Mario Pfeifer: Explosion

Die Galerie für Zeitgenössischen Kunst zeigt mit der Ausstellung Explosion eine aus mehreren Videoarbeiten Mario Pfeifers zusammengestellte Filmlandschaft. Es ist die erste umfassende Einzelausstellung des 1981 in Dresden geborenen Künstlers, die von Kirsa Geiser kuratiert wird.

Dem gleichnamigen Roman des Ethnologen und Schriftstellers Hubert Fichte entlehnt, verweist der Ausstellungstitel auf die entfesselnde und gleichzeitig reflexive Wirkung von Begegnungen mit unterschiedlichen Lebensweisen und Lebensbedingungen weltweit. Auch Mario Pfeifer arbeitet mit den empirischen Methoden der Kulturanthropologie. Er reist in verschiedene Regionen und nimmt am Alltagsleben der Orte teil, an denen er – jeweils über längere Zeit – lebt. In seinen Filmen und Videoinstallationen sind Ausdrucksformen der teilnehmenden Beobachtung und der essayistischen Dokumentation erkennbar und immer wieder lässt er auch die Ästhetik von Musikvideos, Dokumentationen und „Science Videos“ in die filmische Erzählung einfließen, eine Methode, die an die Filmessays von Chris Marker erinnert.

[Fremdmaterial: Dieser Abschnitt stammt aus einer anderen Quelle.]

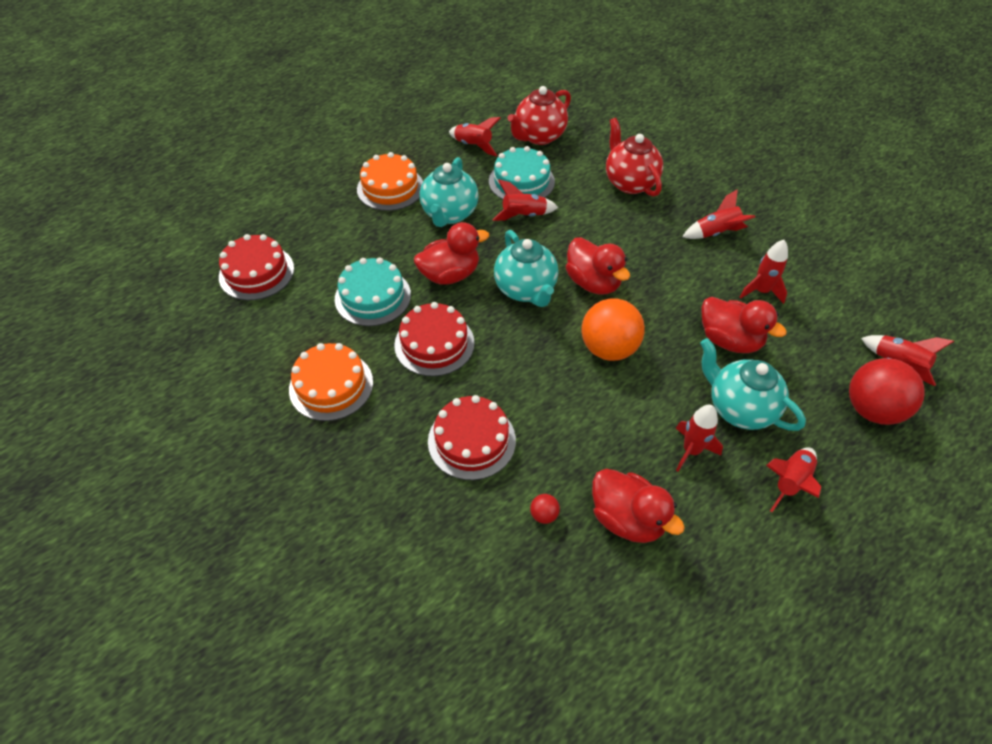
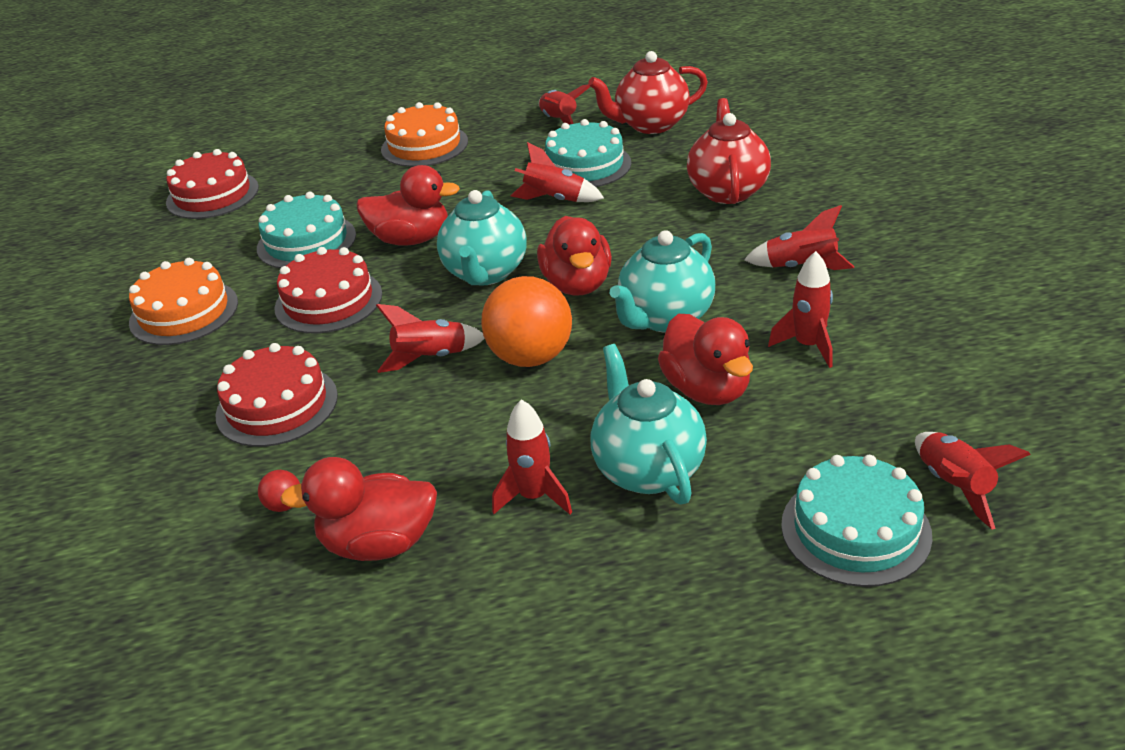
camera: 30 degrees right, 15 degrees down
turquoise teapot [419,157,479,227] -> turquoise teapot moved to [610,230,715,332]
red duck [592,469,685,543] -> red duck turned 105 degrees clockwise [280,457,437,561]
red rocket [766,447,821,512] -> red rocket moved to [376,304,485,373]
red ball [849,358,925,425] -> turquoise cake [781,455,932,587]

Provokant, desolat, schön, kämpferisch, hoffnungsvoll und auch kitschig sind nur einige Adjektive, die die mitreißend opulente Bildwelt der Videos beschreiben.

In den Episoden über Gemeinschaften z.B. in Indien, Brasilien, Chile, USA und Deutschland werden – in ihrer globalen Eingebundenheit – die Themen Arbeit, Religion, Ideologie, (Sub-)Kultur, Ökonomie, Kapital, Rassismus, Ausbeutung, Migration und Medien verhandelt.

Pfeifers Fokus liegt vor allem auf der Darstellung lohnabhängiger, Identitäts-konstruierender oder Identitäts-vernichtender Arbeit weltweit, deren Ausübung und Auswirkung er immer wieder ins Bild setzt. Dabei glaubt er fest an die Empathie evozierende Wirkung seiner Videoinstallationen. Gerade die Arbeitsprozesse sind es – im Gegensatz zu Religion und kulturellen Praktiken – , so der Künstler, die alle Menschen weltweit nachvollziehen können, egal ob in Leipzig, in Süd-Chile oder Marokko.

Dass die Liberalisierung der Märkte auch zu unendlich prekären Arbeitsverhältnissen führt, von denen vor allem die Produzenten und Konsumenten der reichen Industrieländer profitieren, ist ein virulentes Thema, das als Ursache für Kriege und Migration gilt. Empathie für das Leid anderer stellt sich aber offenbar nicht von selber ein. Sie kann letztlich nur durch ein humanistisch geprägtes Wissen um politische, ethische und finanzielle Zusammenhänge in der Welt entstehen. Eine Vernachlässigung dieses über institutionelle Bildung vermittelten Wissens führt unter anderem zu der Radikalisierung einiger „System-Verlierer“, wie jüngst auch wieder der Soziologe Didier Eribon in seinem Werk „Rückkehr nach Reims“ festgestellt hat.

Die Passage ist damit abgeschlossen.